Work instruction:
An exact copy of every record is the expected answer.

----- Input for this task -----

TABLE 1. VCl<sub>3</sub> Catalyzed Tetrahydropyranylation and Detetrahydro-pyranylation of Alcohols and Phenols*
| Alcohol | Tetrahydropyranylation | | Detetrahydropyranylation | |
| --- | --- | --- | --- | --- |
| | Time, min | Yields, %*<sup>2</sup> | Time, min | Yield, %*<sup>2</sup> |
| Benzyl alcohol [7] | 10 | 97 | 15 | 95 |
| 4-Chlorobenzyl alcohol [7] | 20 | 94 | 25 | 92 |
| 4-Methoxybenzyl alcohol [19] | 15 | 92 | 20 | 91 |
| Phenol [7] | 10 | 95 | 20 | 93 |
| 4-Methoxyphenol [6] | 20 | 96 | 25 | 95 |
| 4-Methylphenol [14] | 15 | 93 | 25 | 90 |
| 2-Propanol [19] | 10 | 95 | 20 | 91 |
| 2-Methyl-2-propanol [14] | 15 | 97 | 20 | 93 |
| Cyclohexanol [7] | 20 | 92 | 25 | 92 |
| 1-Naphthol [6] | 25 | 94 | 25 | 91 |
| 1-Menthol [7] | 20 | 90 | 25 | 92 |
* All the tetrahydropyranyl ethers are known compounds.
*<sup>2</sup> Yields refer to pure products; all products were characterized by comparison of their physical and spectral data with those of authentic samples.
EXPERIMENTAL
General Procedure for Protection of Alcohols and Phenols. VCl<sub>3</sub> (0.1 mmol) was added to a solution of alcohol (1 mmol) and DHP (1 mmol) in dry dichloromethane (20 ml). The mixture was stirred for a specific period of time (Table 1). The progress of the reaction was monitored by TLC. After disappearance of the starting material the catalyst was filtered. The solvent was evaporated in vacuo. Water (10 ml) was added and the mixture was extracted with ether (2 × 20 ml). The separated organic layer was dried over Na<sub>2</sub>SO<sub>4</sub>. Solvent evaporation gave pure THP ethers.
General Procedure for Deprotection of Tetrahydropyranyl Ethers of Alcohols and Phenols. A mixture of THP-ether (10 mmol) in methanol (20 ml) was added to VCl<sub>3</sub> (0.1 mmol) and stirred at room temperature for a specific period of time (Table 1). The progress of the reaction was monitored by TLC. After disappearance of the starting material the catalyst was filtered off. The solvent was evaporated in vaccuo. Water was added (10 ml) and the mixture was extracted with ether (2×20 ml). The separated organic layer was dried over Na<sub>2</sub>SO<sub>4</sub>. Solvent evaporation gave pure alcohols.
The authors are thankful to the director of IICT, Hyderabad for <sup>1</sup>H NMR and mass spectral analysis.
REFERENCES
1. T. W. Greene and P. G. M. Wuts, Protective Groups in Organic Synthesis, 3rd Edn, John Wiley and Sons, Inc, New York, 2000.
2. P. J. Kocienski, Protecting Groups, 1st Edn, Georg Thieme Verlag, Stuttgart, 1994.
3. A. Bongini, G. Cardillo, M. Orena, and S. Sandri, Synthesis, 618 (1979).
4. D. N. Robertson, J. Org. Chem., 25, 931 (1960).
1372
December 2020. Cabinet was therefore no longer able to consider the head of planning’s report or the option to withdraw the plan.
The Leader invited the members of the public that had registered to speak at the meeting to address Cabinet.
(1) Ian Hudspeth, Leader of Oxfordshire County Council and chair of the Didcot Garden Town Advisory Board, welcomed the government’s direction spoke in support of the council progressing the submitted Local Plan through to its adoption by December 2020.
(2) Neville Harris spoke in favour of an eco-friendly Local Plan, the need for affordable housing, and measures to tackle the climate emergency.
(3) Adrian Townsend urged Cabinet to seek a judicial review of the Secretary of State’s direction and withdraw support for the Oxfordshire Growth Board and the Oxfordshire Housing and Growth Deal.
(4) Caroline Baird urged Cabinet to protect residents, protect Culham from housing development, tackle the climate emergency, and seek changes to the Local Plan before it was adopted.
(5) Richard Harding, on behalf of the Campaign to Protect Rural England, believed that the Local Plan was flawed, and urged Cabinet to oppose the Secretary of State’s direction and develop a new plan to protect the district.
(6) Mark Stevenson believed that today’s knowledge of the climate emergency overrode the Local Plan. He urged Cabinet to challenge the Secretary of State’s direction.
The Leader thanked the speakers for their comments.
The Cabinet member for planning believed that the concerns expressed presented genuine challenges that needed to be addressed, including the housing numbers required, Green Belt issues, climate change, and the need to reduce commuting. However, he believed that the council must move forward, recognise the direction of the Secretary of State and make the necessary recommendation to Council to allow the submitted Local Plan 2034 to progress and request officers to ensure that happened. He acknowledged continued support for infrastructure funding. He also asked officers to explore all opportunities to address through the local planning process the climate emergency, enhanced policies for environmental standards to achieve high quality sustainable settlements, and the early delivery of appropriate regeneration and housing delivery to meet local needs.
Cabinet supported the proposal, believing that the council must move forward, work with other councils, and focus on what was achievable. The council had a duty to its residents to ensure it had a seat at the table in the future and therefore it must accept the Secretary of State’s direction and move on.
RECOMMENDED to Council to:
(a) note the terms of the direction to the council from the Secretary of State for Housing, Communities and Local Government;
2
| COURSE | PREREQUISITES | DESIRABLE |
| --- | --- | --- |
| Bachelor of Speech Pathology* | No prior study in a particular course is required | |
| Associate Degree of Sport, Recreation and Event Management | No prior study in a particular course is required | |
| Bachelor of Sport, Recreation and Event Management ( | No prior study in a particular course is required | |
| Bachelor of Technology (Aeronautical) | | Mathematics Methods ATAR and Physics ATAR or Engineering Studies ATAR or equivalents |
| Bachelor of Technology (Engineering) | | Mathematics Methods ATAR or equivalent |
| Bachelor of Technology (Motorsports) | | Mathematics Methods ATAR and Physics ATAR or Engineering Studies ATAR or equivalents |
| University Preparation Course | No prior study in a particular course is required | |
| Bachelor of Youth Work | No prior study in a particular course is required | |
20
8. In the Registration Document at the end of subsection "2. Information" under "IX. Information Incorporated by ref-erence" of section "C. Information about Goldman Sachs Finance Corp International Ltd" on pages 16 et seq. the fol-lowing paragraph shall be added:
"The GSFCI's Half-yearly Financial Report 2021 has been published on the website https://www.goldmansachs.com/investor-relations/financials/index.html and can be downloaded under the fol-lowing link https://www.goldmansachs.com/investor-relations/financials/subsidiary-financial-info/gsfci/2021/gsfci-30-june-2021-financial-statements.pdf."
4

-----

Exercise answer:
TABLE 1. VCl<sub>3</sub> Catalyzed Tetrahydropyranylation and Detetrahydro-pyranylation of Alcohols and Phenols*
| Alcohol | Tetrahydropyranylation | | Detetrahydropyranylation | |
| --- | --- | --- | --- | --- |
| | Time, min | Yields, %*<sup>2</sup> | Time, min | Yield, %*<sup>2</sup> |
| Benzyl alcohol [7] | 10 | 97 | 15 | 95 |
| 4-Chlorobenzyl alcohol [7] | 20 | 94 | 25 | 92 |
| 4-Methoxybenzyl alcohol [19] | 15 | 92 | 20 | 91 |
| Phenol [7] | 10 | 95 | 20 | 93 |
| 4-Methoxyphenol [6] | 20 | 96 | 25 | 95 |
| 4-Methylphenol [14] | 15 | 93 | 25 | 90 |
| 2-Propanol [19] | 10 | 95 | 20 | 91 |
| 2-Methyl-2-propanol [14] | 15 | 97 | 20 | 93 |
| Cyclohexanol [7] | 20 | 92 | 25 | 92 |
| 1-Naphthol [6] | 25 | 94 | 25 | 91 |
| 1-Menthol [7] | 20 | 90 | 25 | 92 |
* All the tetrahydropyranyl ethers are known compounds.
*<sup>2</sup> Yields refer to pure products; all products were characterized by comparison of their physical and spectral data with those of authentic samples.
EXPERIMENTAL
General Procedure for Protection of Alcohols and Phenols. VCl<sub>3</sub> (0.1 mmol) was added to a solution of alcohol (1 mmol) and DHP (1 mmol) in dry dichloromethane (20 ml). The mixture was stirred for a specific period of time (Table 1). The progress of the reaction was monitored by TLC. After disappearance of the starting material the catalyst was filtered. The solvent was evaporated in vacuo. Water (10 ml) was added and the mixture was extracted with ether (2 × 20 ml). The separated organic layer was dried over Na<sub>2</sub>SO<sub>4</sub>. Solvent evaporation gave pure THP ethers.
General Procedure for Deprotection of Tetrahydropyranyl Ethers of Alcohols and Phenols. A mixture of THP-ether (10 mmol) in methanol (20 ml) was added to VCl<sub>3</sub> (0.1 mmol) and stirred at room temperature for a specific period of time (Table 1). The progress of the reaction was monitored by TLC. After disappearance of the starting material the catalyst was filtered off. The solvent was evaporated in vaccuo. Water was added (10 ml) and the mixture was extracted with ether (2×20 ml). The separated organic layer was dried over Na<sub>2</sub>SO<sub>4</sub>. Solvent evaporation gave pure alcohols.
The authors are thankful to the director of IICT, Hyderabad for <sup>1</sup>H NMR and mass spectral analysis.
REFERENCES
1. T. W. Greene and P. G. M. Wuts, Protective Groups in Organic Synthesis, 3rd Edn, John Wiley and Sons, Inc, New York, 2000.
2. P. J. Kocienski, Protecting Groups, 1st Edn, Georg Thieme Verlag, Stuttgart, 1994.
3. A. Bongini, G. Cardillo, M. Orena, and S. Sandri, Synthesis, 618 (1979).
4. D. N. Robertson, J. Org. Chem., 25, 931 (1960).
1372
December 2020. Cabinet was therefore no longer able to consider the head of planning’s report or the option to withdraw the plan.
The Leader invited the members of the public that had registered to speak at the meeting to address Cabinet.
(1) Ian Hudspeth, Leader of Oxfordshire County Council and chair of the Didcot Garden Town Advisory Board, welcomed the government’s direction spoke in support of the council progressing the submitted Local Plan through to its adoption by December 2020.
(2) Neville Harris spoke in favour of an eco-friendly Local Plan, the need for affordable housing, and measures to tackle the climate emergency.
(3) Adrian Townsend urged Cabinet to seek a judicial review of the Secretary of State’s direction and withdraw support for the Oxfordshire Growth Board and the Oxfordshire Housing and Growth Deal.
(4) Caroline Baird urged Cabinet to protect residents, protect Culham from housing development, tackle the climate emergency, and seek changes to the Local Plan before it was adopted.
(5) Richard Harding, on behalf of the Campaign to Protect Rural England, believed that the Local Plan was flawed, and urged Cabinet to oppose the Secretary of State’s direction and develop a new plan to protect the district.
(6) Mark Stevenson believed that today’s knowledge of the climate emergency overrode the Local Plan. He urged Cabinet to challenge the Secretary of State’s direction.
The Leader thanked the speakers for their comments.
The Cabinet member for planning believed that the concerns expressed presented genuine challenges that needed to be addressed, including the housing numbers required, Green Belt issues, climate change, and the need to reduce commuting. However, he believed that the council must move forward, recognise the direction of the Secretary of State and make the necessary recommendation to Council to allow the submitted Local Plan 2034 to progress and request officers to ensure that happened. He acknowledged continued support for infrastructure funding. He also asked officers to explore all opportunities to address through the local planning process the climate emergency, enhanced policies for environmental standards to achieve high quality sustainable settlements, and the early delivery of appropriate regeneration and housing delivery to meet local needs.
Cabinet supported the proposal, believing that the council must move forward, work with other councils, and focus on what was achievable. The council had a duty to its residents to ensure it had a seat at the table in the future and therefore it must accept the Secretary of State’s direction and move on.
RECOMMENDED to Council to:
(a) note the terms of the direction to the council from the Secretary of State for Housing, Communities and Local Government;
2
| COURSE | PREREQUISITES | DESIRABLE |
| --- | --- | --- |
| Bachelor of Speech Pathology* | No prior study in a particular course is required | |
| Associate Degree of Sport, Recreation and Event Management | No prior study in a particular course is required | |
| Bachelor of Sport, Recreation and Event Management ( | No prior study in a particular course is required | |
| Bachelor of Technology (Aeronautical) | | Mathematics Methods ATAR and Physics ATAR or Engineering Studies ATAR or equivalents |
| Bachelor of Technology (Engineering) | | Mathematics Methods ATAR or equivalent |
| Bachelor of Technology (Motorsports) | | Mathematics Methods ATAR and Physics ATAR or Engineering Studies ATAR or equivalents |
| University Preparation Course | No prior study in a particular course is required | |
| Bachelor of Youth Work | No prior study in a particular course is required | |
20
8. In the Registration Document at the end of subsection "2. Information" under "IX. Information Incorporated by ref-erence" of section "C. Information about Goldman Sachs Finance Corp International Ltd" on pages 16 et seq. the fol-lowing paragraph shall be added:
"The GSFCI's Half-yearly Financial Report 2021 has been published on the website https://www.goldmansachs.com/investor-relations/financials/index.html and can be downloaded under the fol-lowing link https://www.goldmansachs.com/investor-relations/financials/subsidiary-financial-info/gsfci/2021/gsfci-30-june-2021-financial-statements.pdf."
4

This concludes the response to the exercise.